_Exercise_. A verbatim copy of the data is wanted, minus any picture in it.

(Web page edit records)
Segment Open
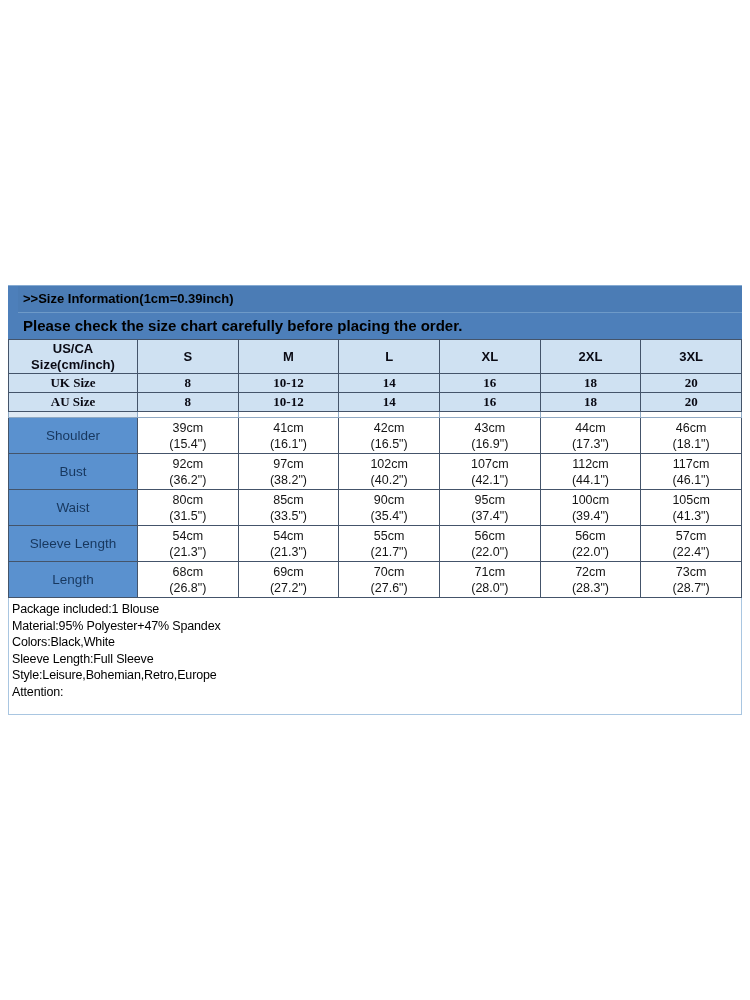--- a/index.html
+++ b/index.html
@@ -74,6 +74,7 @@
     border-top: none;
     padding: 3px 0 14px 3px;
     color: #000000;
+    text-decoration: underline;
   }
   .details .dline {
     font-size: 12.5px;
Segment Closed
_Output of the task_.
--- a/index.html
+++ b/index.html
@@ -74,6 +74,7 @@
     border-top: none;
     padding: 3px 0 14px 3px;
     color: #000000;
+    text-decoration: underline;
   }
   .details .dline {
     font-size: 12.5px;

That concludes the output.